### Work task
For the data below, please report each line where the word "Parkmöglichkeiten" is found.

[Transcribed page contents]
+-------+

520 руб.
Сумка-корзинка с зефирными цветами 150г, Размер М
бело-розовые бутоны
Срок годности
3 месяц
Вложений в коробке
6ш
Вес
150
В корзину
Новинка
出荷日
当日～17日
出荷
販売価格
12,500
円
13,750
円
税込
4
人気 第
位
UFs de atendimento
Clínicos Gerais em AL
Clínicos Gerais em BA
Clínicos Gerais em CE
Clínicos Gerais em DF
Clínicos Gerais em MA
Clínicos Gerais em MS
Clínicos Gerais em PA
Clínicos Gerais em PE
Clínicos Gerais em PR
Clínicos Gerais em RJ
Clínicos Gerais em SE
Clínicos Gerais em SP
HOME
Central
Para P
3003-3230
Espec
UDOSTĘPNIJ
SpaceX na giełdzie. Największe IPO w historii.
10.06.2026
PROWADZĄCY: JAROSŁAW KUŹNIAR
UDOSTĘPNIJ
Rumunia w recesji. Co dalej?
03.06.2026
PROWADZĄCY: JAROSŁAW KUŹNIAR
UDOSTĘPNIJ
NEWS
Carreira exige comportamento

+-------+

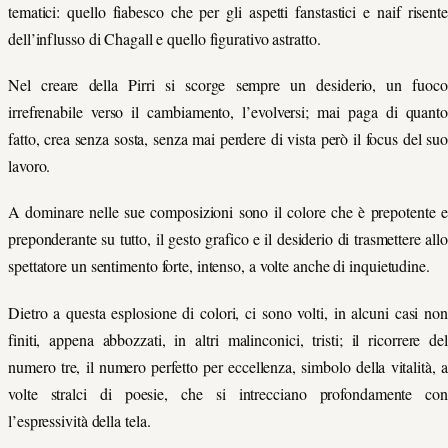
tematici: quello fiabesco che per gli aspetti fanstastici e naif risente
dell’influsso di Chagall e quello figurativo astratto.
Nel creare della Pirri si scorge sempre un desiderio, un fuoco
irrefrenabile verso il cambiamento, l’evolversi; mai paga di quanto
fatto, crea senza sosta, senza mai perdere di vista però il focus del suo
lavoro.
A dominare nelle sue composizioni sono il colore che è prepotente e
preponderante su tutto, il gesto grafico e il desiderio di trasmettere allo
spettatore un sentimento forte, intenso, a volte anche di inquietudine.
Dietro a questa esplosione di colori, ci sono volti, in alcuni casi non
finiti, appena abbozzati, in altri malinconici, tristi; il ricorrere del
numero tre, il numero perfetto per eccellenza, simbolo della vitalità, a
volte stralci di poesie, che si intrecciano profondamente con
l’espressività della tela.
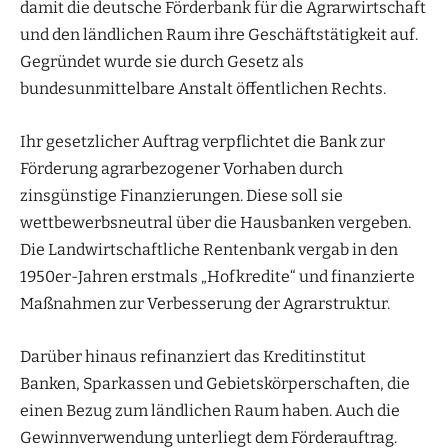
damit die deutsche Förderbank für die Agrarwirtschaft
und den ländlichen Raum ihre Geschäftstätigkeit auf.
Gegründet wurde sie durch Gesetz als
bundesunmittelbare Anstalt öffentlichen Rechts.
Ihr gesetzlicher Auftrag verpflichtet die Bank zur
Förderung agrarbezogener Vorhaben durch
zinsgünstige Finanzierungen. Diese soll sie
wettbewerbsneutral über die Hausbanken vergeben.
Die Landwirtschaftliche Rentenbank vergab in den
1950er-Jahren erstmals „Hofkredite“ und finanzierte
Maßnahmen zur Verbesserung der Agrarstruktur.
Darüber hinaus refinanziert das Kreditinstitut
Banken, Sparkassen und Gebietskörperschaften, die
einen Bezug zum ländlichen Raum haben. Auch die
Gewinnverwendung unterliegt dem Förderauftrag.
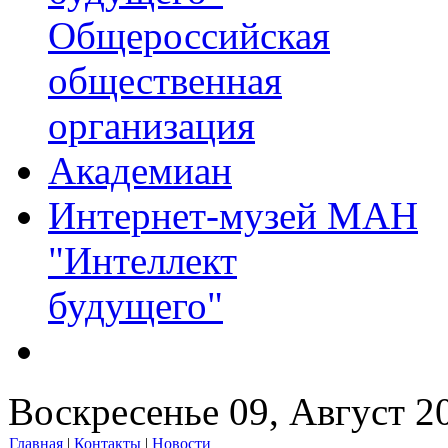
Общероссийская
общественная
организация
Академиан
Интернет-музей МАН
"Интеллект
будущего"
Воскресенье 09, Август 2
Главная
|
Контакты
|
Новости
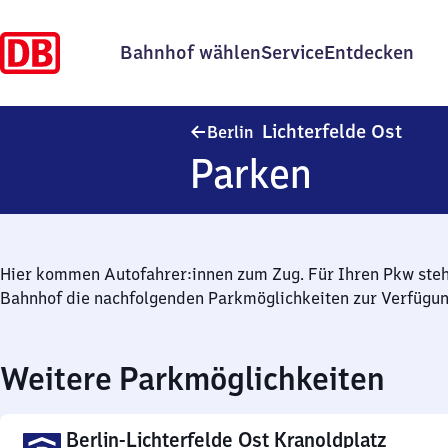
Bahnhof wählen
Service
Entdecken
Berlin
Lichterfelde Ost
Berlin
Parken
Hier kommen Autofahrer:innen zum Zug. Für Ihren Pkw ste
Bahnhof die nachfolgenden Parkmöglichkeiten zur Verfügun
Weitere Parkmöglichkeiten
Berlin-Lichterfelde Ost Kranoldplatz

+-------+

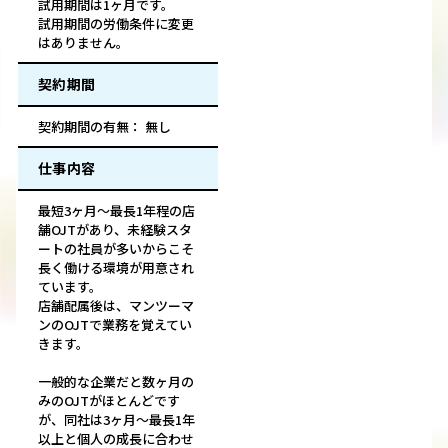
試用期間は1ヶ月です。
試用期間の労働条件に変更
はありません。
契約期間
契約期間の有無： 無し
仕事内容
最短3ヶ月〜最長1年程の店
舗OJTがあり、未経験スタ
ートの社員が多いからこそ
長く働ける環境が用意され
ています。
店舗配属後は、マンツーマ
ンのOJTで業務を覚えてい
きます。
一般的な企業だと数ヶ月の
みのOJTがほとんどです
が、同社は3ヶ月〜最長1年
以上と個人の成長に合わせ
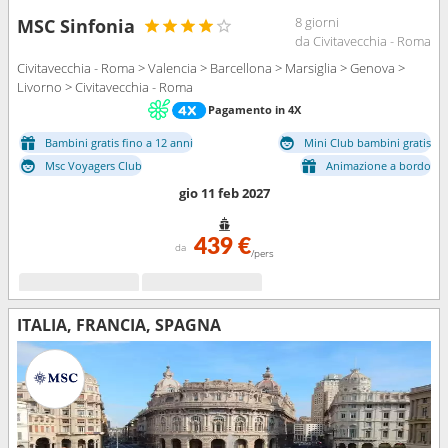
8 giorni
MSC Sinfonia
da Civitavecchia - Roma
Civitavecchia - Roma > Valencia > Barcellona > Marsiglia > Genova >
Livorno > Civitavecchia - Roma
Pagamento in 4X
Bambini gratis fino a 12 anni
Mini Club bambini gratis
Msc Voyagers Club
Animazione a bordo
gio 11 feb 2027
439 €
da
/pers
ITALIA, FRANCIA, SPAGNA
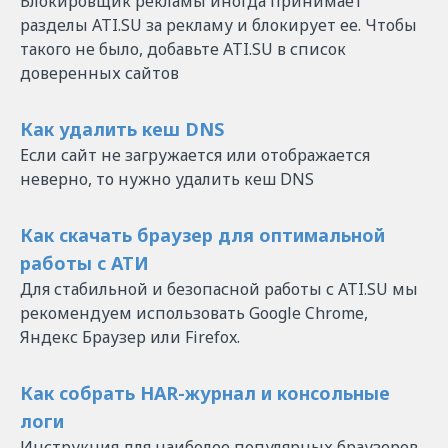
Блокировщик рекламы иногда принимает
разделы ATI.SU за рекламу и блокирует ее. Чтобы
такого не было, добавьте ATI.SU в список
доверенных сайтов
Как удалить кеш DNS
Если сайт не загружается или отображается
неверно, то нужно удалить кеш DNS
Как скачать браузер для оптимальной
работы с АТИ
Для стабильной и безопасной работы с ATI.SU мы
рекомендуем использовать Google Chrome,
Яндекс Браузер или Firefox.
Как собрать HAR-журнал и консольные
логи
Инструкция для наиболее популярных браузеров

+-------+

### Answer to this task
Bahnhof die nachfolgenden Parkmöglichkeiten zur Verfügun
Weitere Parkmöglichkeiten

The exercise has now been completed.